Une fois arrivé, Sacho s’est en fait éclipsé rapidement. A peine entré dans la maison, l’étudiante bulgare qui habitait alors avec nous est descendue de sa chambre et m’a fait la morale (« il pouvait t’arriver n’importe quoi... », « j’ai appelé la police deux fois... », « tu te rends compte, s’ils reviennent cambrioler Anguelina ? »). A la réflexion, ce que je redoutais avant tout, c’était non seulement d’être vu comme ambigu et indigne de confiance, mais peut-être d’être vu tout court. J’avais mes propres marques dans chaque espace et dans chaque communauté respectifs, et c’était l’interférence possible des deux espaces et des deux communautés par mon truchement qui m’inquiétait.

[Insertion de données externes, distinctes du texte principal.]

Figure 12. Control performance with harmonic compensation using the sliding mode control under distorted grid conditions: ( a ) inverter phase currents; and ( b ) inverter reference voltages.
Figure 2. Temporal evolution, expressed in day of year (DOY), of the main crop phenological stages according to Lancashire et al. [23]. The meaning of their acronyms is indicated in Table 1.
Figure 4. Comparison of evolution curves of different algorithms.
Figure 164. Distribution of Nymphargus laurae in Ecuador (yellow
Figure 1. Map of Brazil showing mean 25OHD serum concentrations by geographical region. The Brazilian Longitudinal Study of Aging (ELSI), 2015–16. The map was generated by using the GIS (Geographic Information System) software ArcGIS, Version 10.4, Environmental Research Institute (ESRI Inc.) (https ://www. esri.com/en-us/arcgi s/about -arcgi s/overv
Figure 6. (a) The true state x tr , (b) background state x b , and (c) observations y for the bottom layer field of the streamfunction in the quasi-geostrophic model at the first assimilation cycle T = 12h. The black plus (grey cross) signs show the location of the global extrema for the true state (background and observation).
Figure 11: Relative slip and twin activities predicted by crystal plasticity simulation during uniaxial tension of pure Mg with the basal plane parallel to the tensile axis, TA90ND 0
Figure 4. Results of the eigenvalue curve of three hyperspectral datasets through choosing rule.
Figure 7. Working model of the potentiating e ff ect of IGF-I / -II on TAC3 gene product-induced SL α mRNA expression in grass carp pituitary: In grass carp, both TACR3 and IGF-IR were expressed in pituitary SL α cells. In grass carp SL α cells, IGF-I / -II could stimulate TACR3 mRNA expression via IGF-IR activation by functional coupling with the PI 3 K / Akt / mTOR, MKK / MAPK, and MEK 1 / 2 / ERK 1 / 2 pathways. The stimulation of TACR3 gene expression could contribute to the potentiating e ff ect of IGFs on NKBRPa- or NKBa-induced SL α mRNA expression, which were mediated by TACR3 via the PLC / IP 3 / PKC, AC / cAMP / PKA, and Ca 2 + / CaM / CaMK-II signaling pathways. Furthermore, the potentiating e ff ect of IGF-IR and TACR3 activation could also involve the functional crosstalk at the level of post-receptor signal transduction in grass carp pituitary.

C’était ma propre position, et la situation intersticielle que créait ma présence alternée dans des contextes d’ordinaire nettement séparés, et non pas ces contextes pris séparément, qui me mettaient mal à l’aise. Bien plus que de mes « terrains », j’étais à l’origine de mes « glissements de terrain ». Si je craignais en somme d’enfreindre les limites et les frontières que s’assignaient mes différents interlocuteurs, il me fallait tout autant prendre conscience que j’étais de fait un opérateur frontalier, qui n’avait certes pas la possibilité d’entrer partout, mais en tout cas celle de s’insérer de manière inédite entre les espaces, les groupes, les individus. Cette position intersticielle était en même temps ma condition sur le terrain et la condition du terrain (voir Rabinow, 1988).

Notes
71.

De même que pour les Karakatchanes, le quartier où habitent les Tsiganes est qualifié « ethniquement » : tziganskata mahala. Le terme Tziganin est une allodésignation, généralement péjorative, utilisée par les « non-Tsiganes », à la différence de l’autodésignation Rom (Marushiakova, Popov, 1995 : 3), non stigmatisante.

72.

Soit plus d’un quart de la population de la ville, qui s’élève à environ 30.000 habitants.

73.

Désignation qui peut fort bien en l’occurrence être religieuse, nationale, mais aussi sociale et urbaine : le fait d’habiter le centre ou les quartiers « classiques », non-ethniques.

74.

Certains disent ne s’y rendre que pour « régler des comptes », suite à des vols de mouton ou de matériel.

75.

« Quartier du bas », situé entre le centre ville et le quartier tsigane.

76.

D’une manière non utilitaire, à la différence de certains autres qui, trop heureux de l’aubaine d’un Français s’intéressant aux « minorités » (maltzinstva, terme officiel, parfois utilisé par les Tsiganes à leur propre propos), me demandaient de l’argent, après de brèves circonvolutions. Il ne s’agit pas de généraliser ces comportements, mais d’expliquer que ces questions d’argent font partie intégrante de la relation de terrain (Breton, 2001). Il est réducteur de n’y voir que l’un des symptomes de l’asymétrie de la relation entre « l’ethnologue » et « les indigènes », « eux et moi » (ibid) : il s’agit d’un élément à part entière des enjeux relationnels.

77.

Les Tsiganes se rendent au marché du centre-ville vers la gare routière, non loin de la place sur laquelle ils attendent souvent en vain une embauche temporaire, quelques heures de travail sur un chantier ou dans un champ.

78.

Se conformer à l’image que l’autre veut donner de lui-même au travers de soi est une politesse élémentaire autant que pesante, mais on reproche assez souvent à l’ethnologue de « ne pas être revenu », de « ne pas avoir écrit » ou même d’« en être allé voir d’autres », pour qu’il l’accepte sans rechigner.

79.

Danse orientalisante basée sur des mouvements du bassin.